::: Working data

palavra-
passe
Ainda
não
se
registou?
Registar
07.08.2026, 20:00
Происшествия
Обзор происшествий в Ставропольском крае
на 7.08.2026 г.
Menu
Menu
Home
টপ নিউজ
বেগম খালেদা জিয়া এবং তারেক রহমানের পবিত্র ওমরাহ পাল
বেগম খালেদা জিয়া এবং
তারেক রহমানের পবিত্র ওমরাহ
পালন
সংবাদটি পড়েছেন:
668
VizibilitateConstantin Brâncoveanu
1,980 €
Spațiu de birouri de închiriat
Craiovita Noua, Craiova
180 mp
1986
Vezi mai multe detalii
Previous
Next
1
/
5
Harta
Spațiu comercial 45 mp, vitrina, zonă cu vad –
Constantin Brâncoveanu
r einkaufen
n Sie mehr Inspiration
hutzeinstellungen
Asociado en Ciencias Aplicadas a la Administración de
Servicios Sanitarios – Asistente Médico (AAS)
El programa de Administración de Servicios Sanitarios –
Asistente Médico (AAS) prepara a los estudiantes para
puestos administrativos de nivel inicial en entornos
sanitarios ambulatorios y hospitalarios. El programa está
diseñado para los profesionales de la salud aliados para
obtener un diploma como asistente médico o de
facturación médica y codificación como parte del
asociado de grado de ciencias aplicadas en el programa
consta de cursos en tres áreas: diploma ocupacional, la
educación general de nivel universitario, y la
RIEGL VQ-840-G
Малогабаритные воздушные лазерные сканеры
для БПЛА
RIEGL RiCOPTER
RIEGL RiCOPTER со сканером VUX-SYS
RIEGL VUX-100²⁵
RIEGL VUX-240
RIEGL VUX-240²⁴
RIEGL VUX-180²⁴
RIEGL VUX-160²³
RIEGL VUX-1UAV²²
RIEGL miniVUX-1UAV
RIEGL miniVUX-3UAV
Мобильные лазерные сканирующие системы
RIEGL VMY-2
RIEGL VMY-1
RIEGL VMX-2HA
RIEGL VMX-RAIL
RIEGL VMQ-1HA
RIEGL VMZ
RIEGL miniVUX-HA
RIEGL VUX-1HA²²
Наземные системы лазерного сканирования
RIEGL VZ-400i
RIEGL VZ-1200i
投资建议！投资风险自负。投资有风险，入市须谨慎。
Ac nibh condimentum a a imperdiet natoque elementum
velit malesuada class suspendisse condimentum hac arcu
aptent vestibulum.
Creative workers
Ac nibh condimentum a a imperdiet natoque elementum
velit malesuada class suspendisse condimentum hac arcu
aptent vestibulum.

::::::

- _What is being asked_:
As the answer, set down only the lines from the data above between the one holding "Происшествия" and the one holding "Servicios Sanitarios – Asistente Médico (AAS)", inclusive, exactly as they read.

- _Task output_:
Происшествия
Обзор происшествий в Ставропольском крае
на 7.08.2026 г.
Menu
Menu
Home
টপ নিউজ
বেগম খালেদা জিয়া এবং তারেক রহমানের পবিত্র ওমরাহ পাল
বেগম খালেদা জিয়া এবং
তারেক রহমানের পবিত্র ওমরাহ
পালন
সংবাদটি পড়েছেন:
668
VizibilitateConstantin Brâncoveanu
1,980 €
Spațiu de birouri de închiriat
Craiovita Noua, Craiova
180 mp
1986
Vezi mai multe detalii
Previous
Next
1
/
5
Harta
Spațiu comercial 45 mp, vitrina, zonă cu vad –
Constantin Brâncoveanu
r einkaufen
n Sie mehr Inspiration
hutzeinstellungen
Asociado en Ciencias Aplicadas a la Administración de
Servicios Sanitarios – Asistente Médico (AAS)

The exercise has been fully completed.